Das Klingelschild, endlich wieder eigene Post und zuverlässig warmes Wasser: Es sind Alltäglichkeiten, die für die Bewohner eines Mehrfamilienhauses im Frankfurter Stadtteil Sossenheim nach wie vor etwas ganz Besonderes sind. Nach teilweise Jahrzehnten auf der Straße haben sie über ein gemeinsames Housing-First-Projekt der Stadt Frankfurt, der GWH und der Diakonie Frankfurt und Offenbach wieder zurück in ein geschütztes Leben gefunden. 12 ehemalige Obdachlose leben dort in eigenen Wohnungen mit eigenem Mietvertrag. Unterstützung und Beratung erhalten sie von Sozialarbeiterinnen und Sozialarbeitern der Diakonie, die im Erdgeschoss des Wohnblocks ein Büro haben.
„Es sind viele Gespräche und Begleitung notwendig, bis der Schritt in eine eigene Wohnung möglich wird. Jeder Einzug ist für mich wichtig, es bringt für die Menschen ein Stück Normalität und soziale Teilhabe“, sagt Frankfurts Sozialdezernentin Elke Voitl bei der Vorstellung des Projektes am Dienstag (20.09.22). Es sei ihr ein besonderes Anliegen, in Frankfurt noch viel mehr solcher Angebote nach dem Housing-First-Ansatz zu schaffen: „Die Strukturen und Expertise, diese erfolgreich umzusetzen, sind in unserer Verwaltung wie bei unseren Trägern gegeben. Was fehlt, ist ausreichender Wohnraum.“ Daher sei sie der GWH besonders dankbar, dass sie sich ihrer sozialen Verantwortung als Wohnungsunternehmen stelle und an dem Projekt beteilige.

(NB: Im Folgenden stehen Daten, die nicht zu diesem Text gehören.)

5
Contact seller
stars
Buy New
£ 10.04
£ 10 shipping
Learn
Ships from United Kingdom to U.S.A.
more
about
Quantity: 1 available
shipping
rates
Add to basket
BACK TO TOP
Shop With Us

„Die GWH hat sich immer als ein Wohnungsunternehmen verstanden, dass über den Tellerrand hinausschaut und einen aktiven Beitrag zum Zusammenhalt in unserer Gesellschaft leistet“, sagt der Geschäftsstellenleiter der Geschäftsstelle Süd der GWH, Michael Back. Die ehemaligen Obdachlosen haben mit der GWH eigene unbefristete Mietverträge, die auch nach der im kommenden Jahr startenden Sanierung des gesamten Gebäudekomplexes bestehen bleiben.
Da nach Jahren auf der Straße der Weg in eine eigene Wohnung und hin zu einem selbstbestimmten, sicheren Leben mit einigen Hürden verknüpft sein kann, beraten und unterstützen Mitarbeitende der Diakonie die Menschen. Sie sind steter Ansprechpartner für Probleme von der Gesundheitsversorgung bis hin zu notwendigen Behördengängen. Housing-First ist mehr als „Housing Only“. Die Wohnung als Schutzraum und Quelle eines Sicherheitsgefühls ist eine wichtige Voraussetzung. Bei persönlichen und gesundheitlichen Krisen oder wenn soziale Isolation und Verelendung drohen, ist professionelle Unterstützung dringend nötig. „Dafür stehen unsere Fachkräfte und dazu vernetzten wir uns auch eng mit den Angeboten der Wohnungsnotfallhilfe“, sagt der Diakoniepfarrer und theologische Geschäftsführer des Evangelischen Regionalverbandes Frankfurt und Offenbach, Markus Eisele.
Nach vier Jahren auf der Straße bedeutet für Sabine Reuss ihre Wohnung Sicherheit, sie ist dankbar für warmes und sauberes Wasser. Und sie freut sich, dass sie nun auch auf Jobsuche gehen kann, denn „wenn du keine Adresse hast, will dich auch kein Arbeitgeber“, so die 47-Jährige.
Achim Kaffenberger, erster Bewohner des Projektes hat zuvor 30 Jahre in der Obdachlosigkeit gelebt und dabei meist auf Friedhöfen übernachtet. Für ihn ist seine 30 m² große Wohnung wie „ein Sechser im Lotto“. Und wenn der gebürtige Odenwälder dann mit feuchten Augen von seinem Gefühl erzählt, als er seinen Namen am Klingelschild entdeckt hat, wird allen Beteiligten klar: Housing First ist ein Erfolgsprojekt!